Entries supplied:
*-*-*
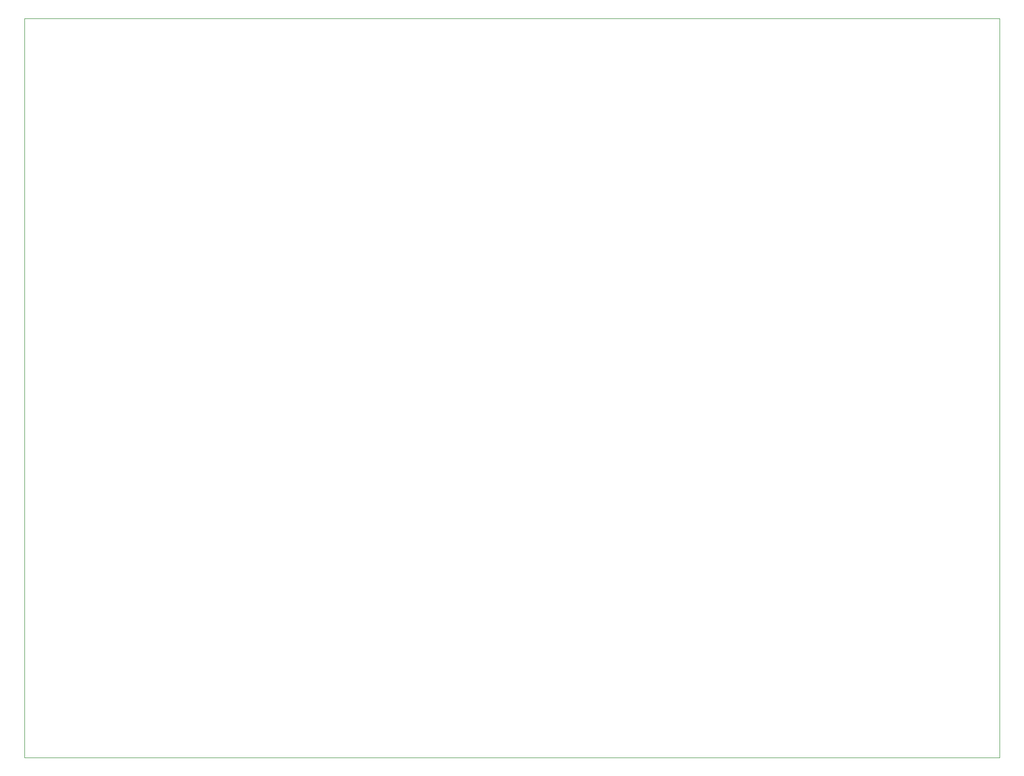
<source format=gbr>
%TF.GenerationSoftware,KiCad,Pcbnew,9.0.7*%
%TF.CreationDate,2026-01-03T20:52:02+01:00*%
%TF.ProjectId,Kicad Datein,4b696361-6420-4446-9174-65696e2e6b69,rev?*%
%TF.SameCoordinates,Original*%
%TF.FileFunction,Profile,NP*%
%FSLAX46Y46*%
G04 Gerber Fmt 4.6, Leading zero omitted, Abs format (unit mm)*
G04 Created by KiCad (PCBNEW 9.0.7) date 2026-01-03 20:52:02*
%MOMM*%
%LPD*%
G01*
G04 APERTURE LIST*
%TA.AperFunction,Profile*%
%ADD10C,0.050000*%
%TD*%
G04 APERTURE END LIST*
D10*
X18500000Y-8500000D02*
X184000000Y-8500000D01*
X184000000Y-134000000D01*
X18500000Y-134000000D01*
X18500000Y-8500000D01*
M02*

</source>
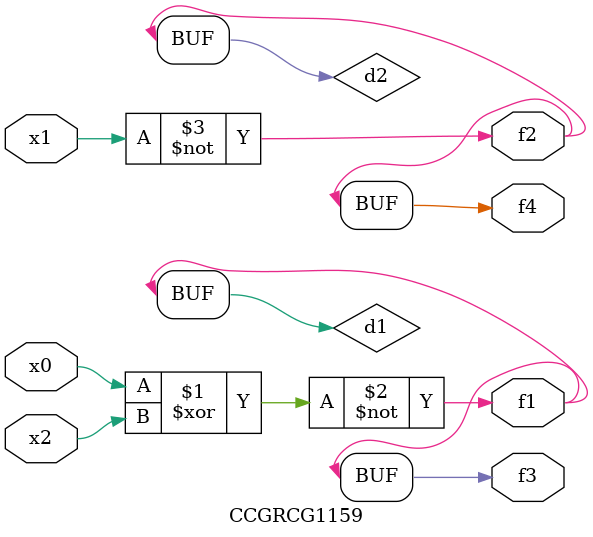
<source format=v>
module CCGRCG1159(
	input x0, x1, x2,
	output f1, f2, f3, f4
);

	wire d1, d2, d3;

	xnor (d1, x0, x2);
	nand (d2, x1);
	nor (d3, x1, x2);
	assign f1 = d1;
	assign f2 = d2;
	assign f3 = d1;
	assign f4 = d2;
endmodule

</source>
*-*-*
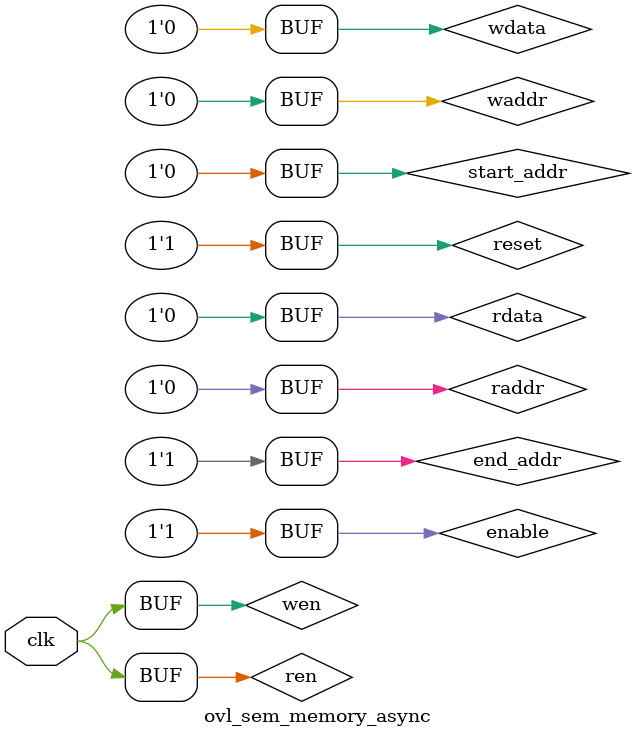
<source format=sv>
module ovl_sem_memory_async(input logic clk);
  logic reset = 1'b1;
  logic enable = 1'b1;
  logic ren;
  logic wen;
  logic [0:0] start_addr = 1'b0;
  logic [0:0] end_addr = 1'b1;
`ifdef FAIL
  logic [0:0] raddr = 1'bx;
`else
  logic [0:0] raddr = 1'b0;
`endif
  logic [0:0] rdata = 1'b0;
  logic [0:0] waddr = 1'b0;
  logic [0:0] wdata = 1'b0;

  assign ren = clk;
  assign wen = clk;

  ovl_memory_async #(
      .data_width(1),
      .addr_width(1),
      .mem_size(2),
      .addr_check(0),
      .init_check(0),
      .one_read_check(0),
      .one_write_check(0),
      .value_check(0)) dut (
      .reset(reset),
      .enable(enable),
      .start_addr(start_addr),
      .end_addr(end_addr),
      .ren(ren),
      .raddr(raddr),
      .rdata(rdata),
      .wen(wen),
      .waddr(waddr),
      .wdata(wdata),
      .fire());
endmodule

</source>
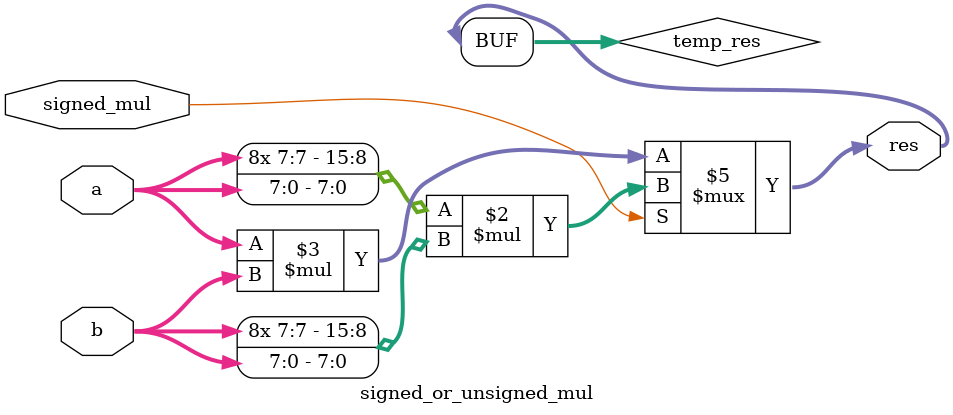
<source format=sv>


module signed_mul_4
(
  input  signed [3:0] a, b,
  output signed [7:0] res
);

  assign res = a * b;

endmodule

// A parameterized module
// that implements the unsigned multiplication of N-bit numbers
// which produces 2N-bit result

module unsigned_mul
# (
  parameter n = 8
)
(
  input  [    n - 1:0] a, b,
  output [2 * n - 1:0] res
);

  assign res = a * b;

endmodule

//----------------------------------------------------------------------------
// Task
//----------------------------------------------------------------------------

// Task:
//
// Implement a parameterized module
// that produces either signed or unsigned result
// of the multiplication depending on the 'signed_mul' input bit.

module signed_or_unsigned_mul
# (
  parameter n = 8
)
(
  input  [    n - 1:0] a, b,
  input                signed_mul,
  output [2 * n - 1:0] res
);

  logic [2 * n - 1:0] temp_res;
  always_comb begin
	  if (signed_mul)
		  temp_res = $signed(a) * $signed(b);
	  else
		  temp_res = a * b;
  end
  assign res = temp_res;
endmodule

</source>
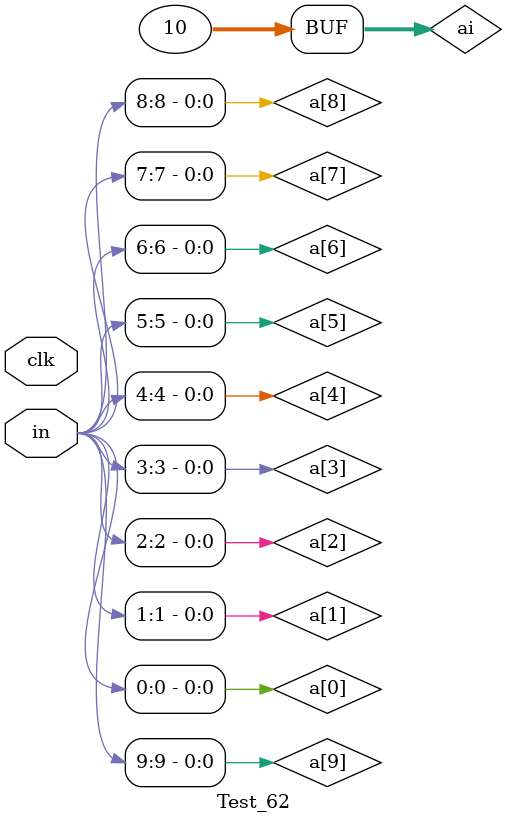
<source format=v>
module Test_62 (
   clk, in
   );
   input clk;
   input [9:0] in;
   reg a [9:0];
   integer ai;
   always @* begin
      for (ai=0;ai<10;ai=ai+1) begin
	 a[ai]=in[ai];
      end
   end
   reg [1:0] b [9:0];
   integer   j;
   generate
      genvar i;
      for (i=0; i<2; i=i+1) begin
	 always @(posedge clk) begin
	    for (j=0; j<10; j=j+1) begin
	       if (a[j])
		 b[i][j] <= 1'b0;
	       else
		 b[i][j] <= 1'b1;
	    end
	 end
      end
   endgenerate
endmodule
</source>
*-*-*
Task goal: Check each line of the records above, and copy those that hold the word "output".

Answer section:
	output f1, f2, f3, f4
  output signed [7:0] res
  output [2 * n - 1:0] res
  output [2 * n - 1:0] res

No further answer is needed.